The attention of the authors of the presented study is focused on the comparative analysis of the practically useful techniques for the modelling of machine spinning process. The term “practically useful” should be interpreted as easy for unassisted development by the direct user and quick in the generation of solutions. In fact, for all the presented modelling methods appropriate software can be provided as functional macros in the commonly available and well known to engineers calculation sheet formats. They are practically useful also because in spite of their relative simplicity they are capable of remembering the user’s knowledge without application of expert systems having and advanced form. Therefore, these methods can be classified as belonging to the categories of intelligent methods since basing on incomplete information and uncertain knowledge they can suggest some satisfactory solutions to the user.

When evaluating the proposed approaches it should be stated that:

• The CBR method without taking into account the Euclidean measure is not commendable since it generates solutions charged with high risk of failure as correct ones. The application of this method may be thoroughly justified provided that the user will be searching for the solutions in the central parts of the stability region.

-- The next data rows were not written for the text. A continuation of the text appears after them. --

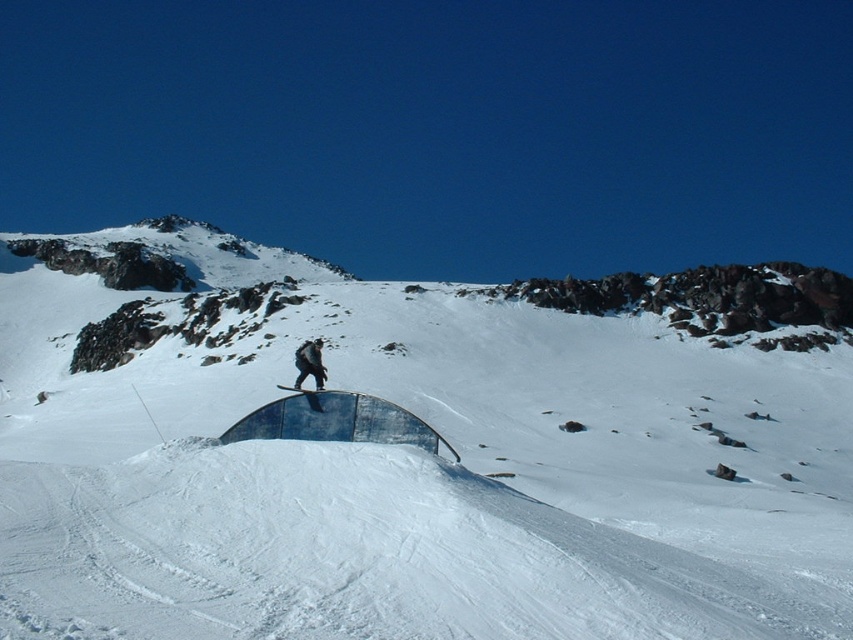
Question: Can you confirm if white matte snow at center is positioned to the right of black matte snowboarder at center?

Choices:
 (A) yes
 (B) no

Answer: (B)

Question: Does white matte snow at center appear on the right side of blue wooden snowboard at center?

Choices:
 (A) yes
 (B) no

Answer: (B)

Question: Which object is the closest to the blue wooden snowboard at center?

Choices:
 (A) black matte snowboard at center
 (B) black matte snowboarder at center
 (C) white matte snow at center

Answer: (A)

Question: Which object is closer to the camera taking this photo?

Choices:
 (A) blue wooden snowboard at center
 (B) black matte snowboarder at center
 (C) black matte snowboard at center
 (D) white matte snow at center

Answer: (D)

Question: Which object is farther from the camera taking this photo?

Choices:
 (A) black matte snowboarder at center
 (B) white matte snow at center
 (C) black matte snowboard at center
 (D) blue wooden snowboard at center

Answer: (A)

Question: Is black matte snowboarder at center to the right of black matte snowboard at center from the viewer's perspective?

Choices:
 (A) no
 (B) yes

Answer: (A)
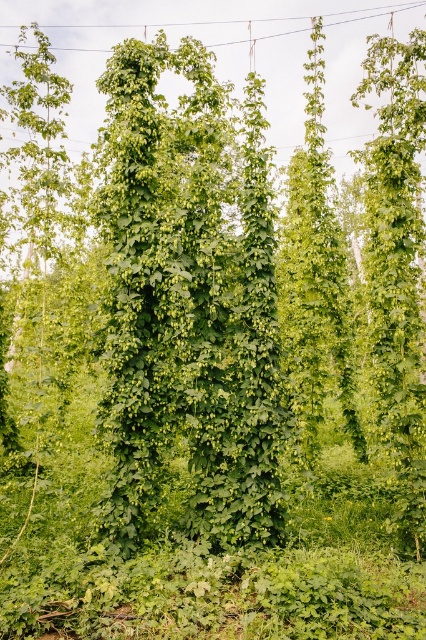
Question: Which of the following is the farthest from the observer?

Choices:
 (A) (236, 518)
 (B) (121, 24)

Answer: (B)

Question: Which object is closer to the camera taking this photo?

Choices:
 (A) green leafy plant at center
 (B) metallic wire at upper center

Answer: (A)

Question: Does green leafy plant at center appear on the right side of metallic wire at upper center?

Choices:
 (A) no
 (B) yes

Answer: (A)

Question: Which of the following is the closest to the observer?

Choices:
 (A) green leafy plant at center
 (B) metallic wire at upper center

Answer: (A)

Question: Does green leafy plant at center appear on the right side of metallic wire at upper center?

Choices:
 (A) no
 (B) yes

Answer: (A)

Question: Does green leafy plant at center have a greater width compared to metallic wire at upper center?

Choices:
 (A) yes
 (B) no

Answer: (B)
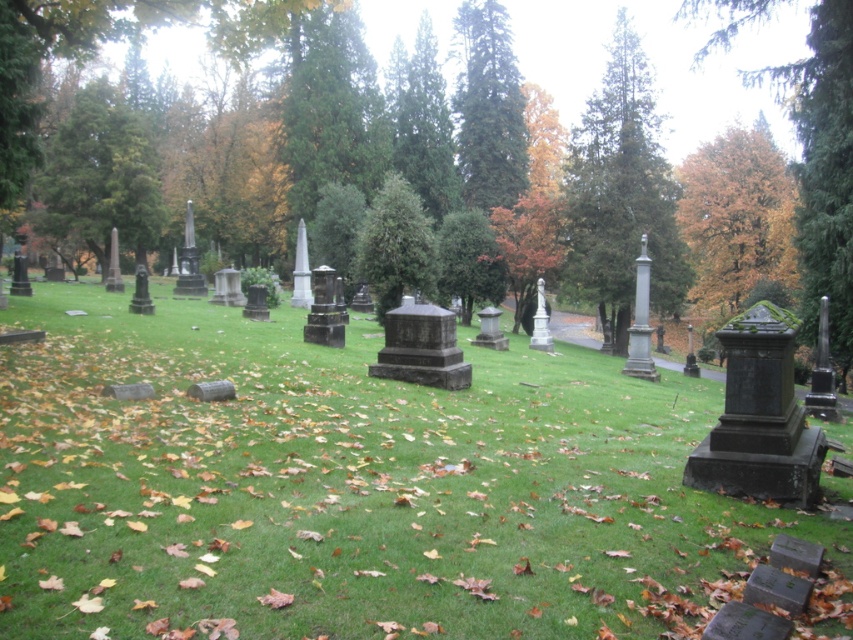
Question: Estimate the real-world distances between objects in this image. Which object is farther from the green textured tree at upper left?

Choices:
 (A) green leafy tree at center
 (B) orange matte tree at center

Answer: (B)

Question: Is green textured tree at upper left thinner than green leafy tree at center?

Choices:
 (A) no
 (B) yes

Answer: (A)

Question: Is green textured tree at upper center thinner than green leafy tree at center?

Choices:
 (A) yes
 (B) no

Answer: (B)

Question: Does green grassy at center come in front of green leafy tree at center?

Choices:
 (A) no
 (B) yes

Answer: (B)

Question: Which point is closer to the camera?

Choices:
 (A) orange leafy tree at upper right
 (B) green grassy at center
 (C) green textured tree at upper left

Answer: (B)

Question: Among these objects, which one is farthest from the camera?

Choices:
 (A) green grassy at center
 (B) orange leafy tree at upper right
 (C) golden-brown foliage at center

Answer: (B)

• The CBR method supported by the evaluation of the Euclidean measure can suggest faulty solutions. However, it seems to be a good compromise between the calculation complexity and the adequacy of the proposed solutions, provided that the solutions from the stability region border are avoided.

• The potential function method suggests a credible form of the stability region already for a small number of trials in experimental tests. This allows for skipping the full plan and thereby limit the production rejections at the initial production stage. Despite a higher degree of calculation complexity this method is commendable.

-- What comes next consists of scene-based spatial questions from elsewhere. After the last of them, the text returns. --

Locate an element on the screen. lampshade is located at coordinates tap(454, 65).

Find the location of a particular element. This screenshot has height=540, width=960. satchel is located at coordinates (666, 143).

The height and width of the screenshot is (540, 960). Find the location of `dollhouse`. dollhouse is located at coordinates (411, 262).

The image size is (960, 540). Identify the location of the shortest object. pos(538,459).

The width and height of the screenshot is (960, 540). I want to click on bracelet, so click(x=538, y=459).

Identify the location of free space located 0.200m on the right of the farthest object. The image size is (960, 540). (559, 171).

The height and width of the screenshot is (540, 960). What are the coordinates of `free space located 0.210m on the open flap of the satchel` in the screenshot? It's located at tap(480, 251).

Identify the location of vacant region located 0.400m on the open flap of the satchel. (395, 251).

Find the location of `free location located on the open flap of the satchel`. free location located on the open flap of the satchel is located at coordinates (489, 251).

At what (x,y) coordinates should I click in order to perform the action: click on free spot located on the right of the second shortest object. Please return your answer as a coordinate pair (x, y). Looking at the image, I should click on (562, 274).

• Only the PFM and RSD methods take into account the distribution of good and bad solutions. Thus, they use the information contained in the set of known solutions to the full extent.

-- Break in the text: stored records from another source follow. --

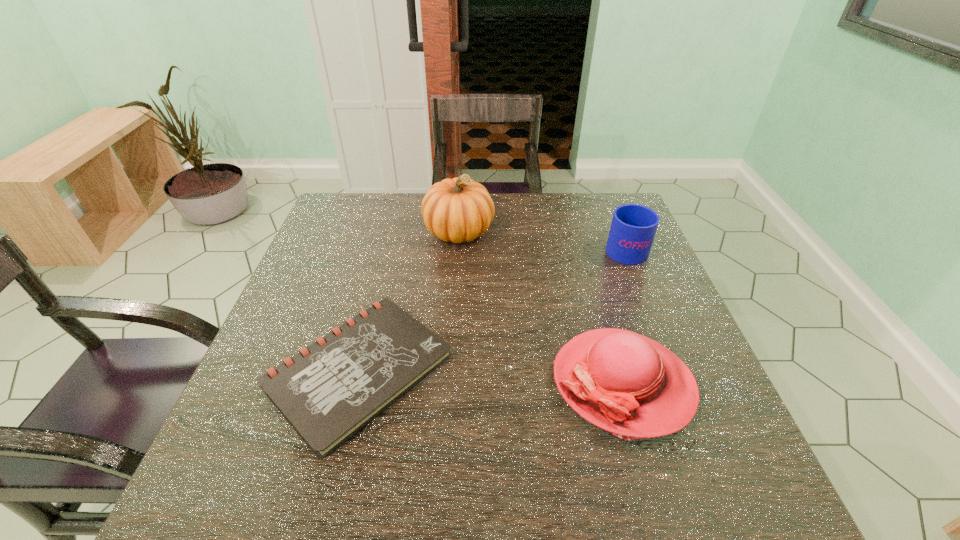
The width and height of the screenshot is (960, 540). I want to click on free point at the left edge, so click(x=312, y=244).

In the image, there is a desktop. At what (x,y) coordinates should I click in order to perform the action: click on vacant space at the right edge. Please return your answer as a coordinate pair (x, y). The height and width of the screenshot is (540, 960). Looking at the image, I should click on (601, 275).

Locate an element on the screen. This screenshot has width=960, height=540. vacant space at the far left corner of the desktop is located at coordinates (334, 208).

Find the location of `free location at the near left corner`. free location at the near left corner is located at coordinates (252, 495).

Locate an element on the screen. vacant space at the far right corner of the desktop is located at coordinates (584, 199).

This screenshot has width=960, height=540. In order to click on unoccupied area between the pumpkin and the mug in this screenshot , I will do `click(541, 239)`.

Where is `free space between the hat and the mug`? free space between the hat and the mug is located at coordinates (624, 315).

I want to click on unoccupied position between the pumpkin and the notebook, so click(409, 300).

Locate an element on the screen. Image resolution: width=960 pixels, height=540 pixels. vacant space that is in between the shortest object and the hat is located at coordinates (491, 376).

This screenshot has height=540, width=960. Find the location of `free space between the tallest object and the hat`. free space between the tallest object and the hat is located at coordinates (540, 307).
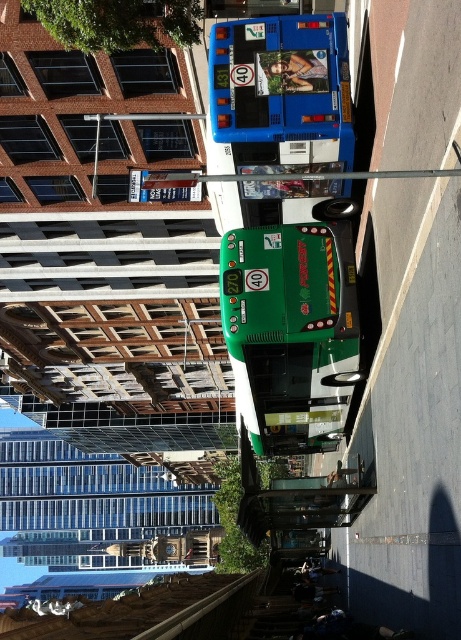
Question: Is green matte bus at center positioned before blue metallic bus at upper center?

Choices:
 (A) no
 (B) yes

Answer: (A)

Question: Which point is farther from the camera taking this photo?

Choices:
 (A) (297, 426)
 (B) (317, 29)

Answer: (A)

Question: Does green matte bus at center appear on the left side of blue metallic bus at upper center?

Choices:
 (A) no
 (B) yes

Answer: (B)

Question: Which of the following is the closest to the observer?

Choices:
 (A) blue metallic bus at upper center
 (B) green matte bus at center

Answer: (A)

Question: Which object appears farthest from the camera in this image?

Choices:
 (A) green matte bus at center
 (B) blue metallic bus at upper center

Answer: (A)

Question: Is green matte bus at center to the right of blue metallic bus at upper center from the viewer's perspective?

Choices:
 (A) no
 (B) yes

Answer: (A)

• Determination of the stability region facilitates making decisions for the user with regard to the direction of further research but a more pertinent information is supplied by the Pareto set distribution. It should be noted that the Pareto-optimal solutions coincide in the CBR and PFM method, regardless of the number of the tests carried out, and this should prefer the minimal plan of an experiment.

• If the elements belonging to the Pareto set are located on the edge of the stability region then it is obvious that in successive trials performed as a passive experiment one should go outside this region if only no technical contraindications occur.

• The Madaline method is worthy of attention but only in the situation when a vast and representative teaching set is available, which is a characteristic feature of the most applications of artificial neural networks.

• In the CBR and PFM method including a successive case causes no problems. In the RSD method repeating model generation is required. In the proposed Madeline method variant, a change of the network structure is required, and because of that it should be ranked the lowest.

• The classification of the points situated slightly outside of the assumed decision space was also analysed. The best results were obtained for MFP, and definitely the worst for RSD, where they significantly diverged from the assumed range [0,1] and were very difficult to interpret.

The method covered in this study, based on the Madaline network model with a priori attributed weights is an original idea of the authors. The authors do not know any examples of such an approach to the construction of the model. At the same time the authors are aware that the proposed approach questions many scientific studies using the networks of Madaline type, whose authors made—maybe unnecessarily—an effort to establish the weights through teaching the network. The authors hope that this controversy will open a scientific discussion on this subject.